REQUIRED ACTIONS:
(A) Answer these questions from the Semgrep passage:
(i) Which two rates should be tracked monthly?
(ii) Which three severity values can a rule have?
(iii) What kind of condition can be added to refine a pattern and avoid false positives?
(B) Alter the Semgrep passage, starting with "Semgrep SAST deployment" and going on through "a security vulnerability?", so that "audit mode" is replaced by "monitor mode".

TEXT SECTION:
Segment Open
Semgrep SAST deployment succeeds when it is deployed progressively: audit mode first, developer review of findings, suppression of confirmed false positives, then blocking enforcement on high-confidence findings only. Custom rules for organization-specific patterns provide the coverage that distinguishes a security program that knows its own codebase from one relying solely on commercial registry rules. Track nosemgrep suppression rates and true positive rates monthly to maintain developer trust in the tool — a SAST scanner that developers trust to flag real vulnerabilities is the foundation of a functional shift-left security program.

Frequently asked questions

How do I write a basic Semgrep rule to detect a security vulnerability?

A Semgrep rule is a YAML file with five required fields: rules (the list), id (unique rule identifier), pattern (the code pattern to match), message (the finding description shown to developers), languages (the target language list), and severity (ERROR, WARNING, or INFO). A simple rule detecting use of MD5 for password hashing in Python looks like this: set rules, then under the first item set id to no-md5-password-hash, pattern to hashlib.md5(...), message to MD5 is cryptographically broken — use hashlib.sha256 or bcrypt for password hashing, languages to python, and severity to ERROR. Run it with semgrep --config path/to/rule.yaml . from the repository root. The rule matches any call to hashlib.md5() regardless of what arguments are passed. Refine the pattern to avoid false positives (such as MD5 used for non-security checksums) by adding pattern-not-inside conditions that exclude known safe usage contexts.
Segment Closed
GIVEN DATA:
Segment Open
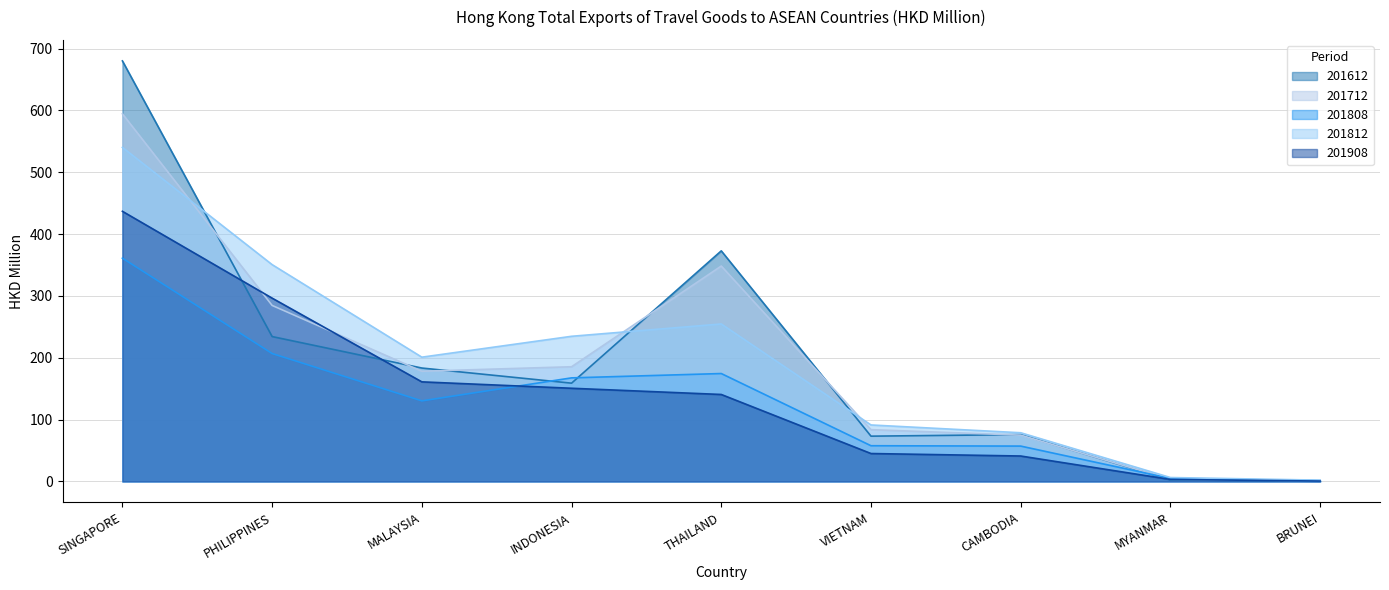

True or false: 201908 has more than 0 interior local peaks.

False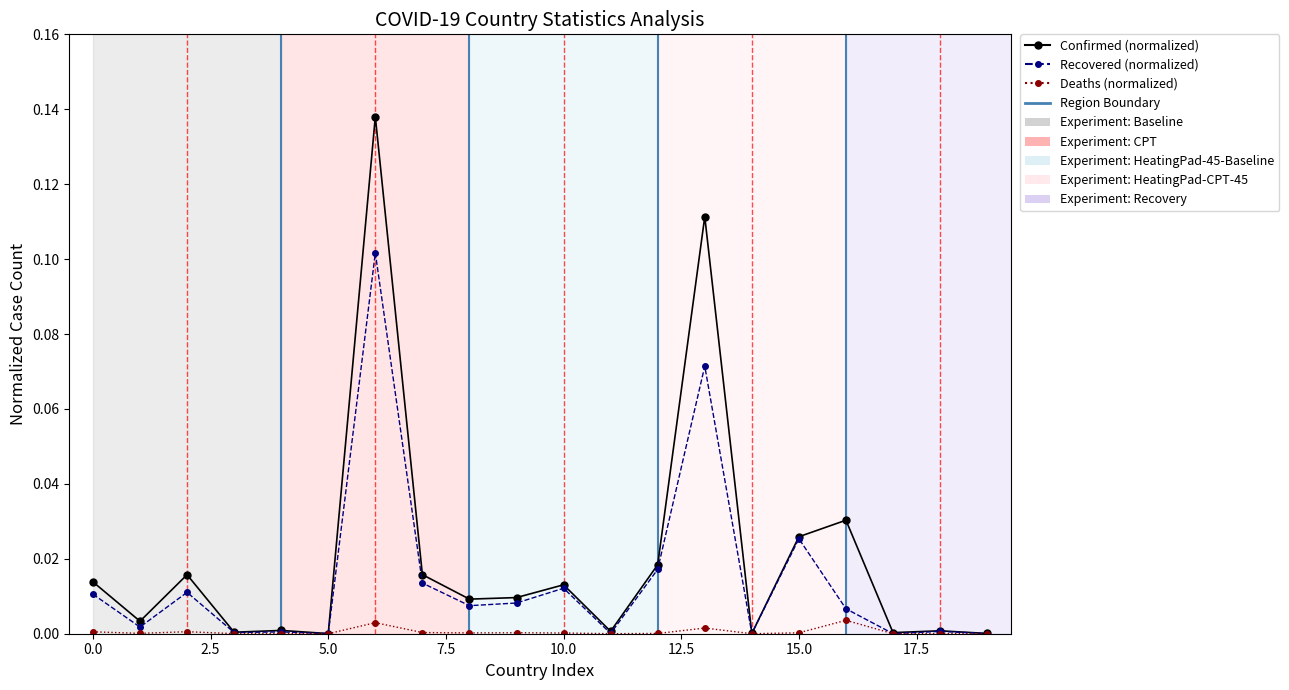

Which series has the largest range (max minus min)?

Confirmed (normalized)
Segment Closed
ANSWERS BELOW:
(A)
(i) The nosemgrep suppression rates and true positive rates.
(ii) ERROR, WARNING, or INFO.
(iii) A pattern-not-inside condition that excludes known safe usage contexts.

(B)
Semgrep SAST deployment succeeds when it is deployed progressively: monitor mode first, developer review of findings, suppression of confirmed false positives, then blocking enforcement on high-confidence findings only. Custom rules for organization-specific patterns provide the coverage that distinguishes a security program that knows its own codebase from one relying solely on commercial registry rules. Track nosemgrep suppression rates and true positive rates monthly to maintain developer trust in the tool — a SAST scanner that developers trust to flag real vulnerabilities is the foundation of a functional shift-left security program.

Frequently asked questions

How do I write a basic Semgrep rule to detect a security vulnerability?